Текущая страница: 6 (всего у книги 18 страниц)
«Наша бомба должна быть мощнее!»
В канун Нового года, как обычно, подводились итоги прошедшего. Что греха таить, атомщики, а следовательно и власть, были очень довольны: удалось осуществить важнейший прорыв в обеспечении безопасности страны. Испытание водородной бомбы нового типа – это величайшее достижение отечественной науки. Такого мнения придерживались все, кто знал о нем…
Кстати, и американцы тоже…
А.П. Завенягин, Г.К. Жуков, И.В. Курчатов и П.М. Зернов отмечали:
«Создание изделия РДС-37 с атомным обжатием является важнейшим достижением советской физики.
У нас нет сведений, что американцы владеют процессами, использованными в изделии РДС-37. В литературе не было никаких упоминаний об этом деле. До последнего времени американцы хранили в секрете тот факт, что ни одна мощная бомба не сброшена ими с самолета. Все взрывы водородных бомб, которые они проводили до сих пор, были осуществлены в виде взрывов устройств на земле. Создание водородной бомбы, транспортабельной по габариту и по весу, по-видимому, оказывается для них трудным делом».

Собранные данные:
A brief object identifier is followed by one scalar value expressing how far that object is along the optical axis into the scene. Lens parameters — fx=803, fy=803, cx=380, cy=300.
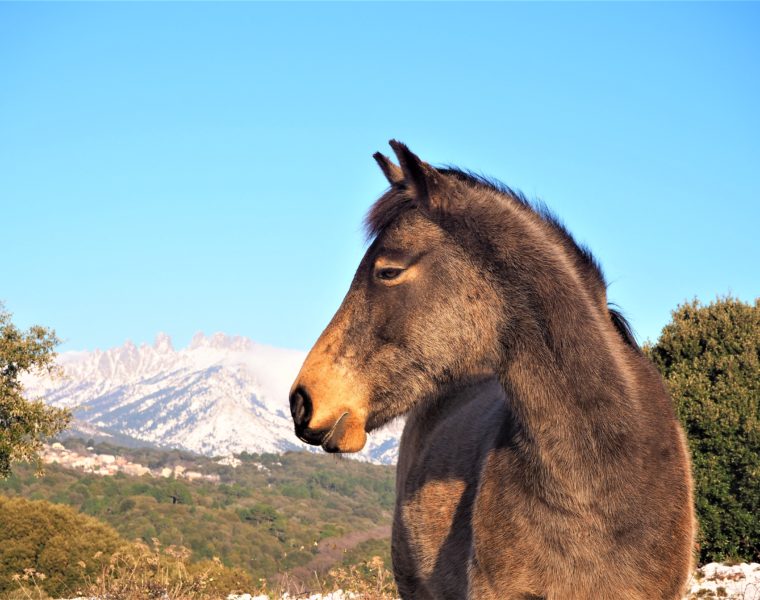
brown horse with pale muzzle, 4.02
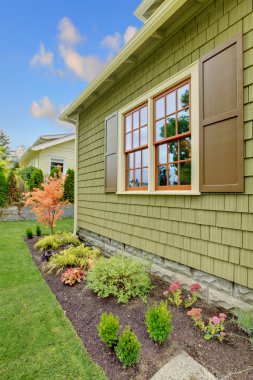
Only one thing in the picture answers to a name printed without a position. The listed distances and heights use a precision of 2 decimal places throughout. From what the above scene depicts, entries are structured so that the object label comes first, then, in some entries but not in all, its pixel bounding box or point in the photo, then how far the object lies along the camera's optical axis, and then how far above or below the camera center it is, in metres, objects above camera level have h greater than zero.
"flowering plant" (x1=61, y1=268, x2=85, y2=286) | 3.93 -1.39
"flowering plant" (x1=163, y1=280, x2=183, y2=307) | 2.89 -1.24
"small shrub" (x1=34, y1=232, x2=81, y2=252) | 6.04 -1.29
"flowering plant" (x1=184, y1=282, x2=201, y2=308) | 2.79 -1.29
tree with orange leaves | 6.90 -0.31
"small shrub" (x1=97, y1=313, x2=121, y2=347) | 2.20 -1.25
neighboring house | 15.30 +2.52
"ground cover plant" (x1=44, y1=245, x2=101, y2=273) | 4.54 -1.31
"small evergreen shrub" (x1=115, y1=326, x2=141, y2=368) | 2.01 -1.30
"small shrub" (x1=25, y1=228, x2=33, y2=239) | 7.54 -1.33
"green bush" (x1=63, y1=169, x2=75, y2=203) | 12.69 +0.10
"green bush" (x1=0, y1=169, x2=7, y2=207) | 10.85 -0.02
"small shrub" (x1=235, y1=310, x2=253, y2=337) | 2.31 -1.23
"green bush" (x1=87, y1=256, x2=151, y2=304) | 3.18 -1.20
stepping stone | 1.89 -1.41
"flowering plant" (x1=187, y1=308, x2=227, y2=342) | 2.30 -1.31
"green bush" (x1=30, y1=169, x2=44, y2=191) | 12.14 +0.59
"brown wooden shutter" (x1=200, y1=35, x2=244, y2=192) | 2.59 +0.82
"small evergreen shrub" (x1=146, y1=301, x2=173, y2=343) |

### Задание
Какое изделие отрывок о водородной бомбе называет важнейшим достижением советской физики?

### Ожидаемый ответ
Изделие РДС-37 с атомным обжатием.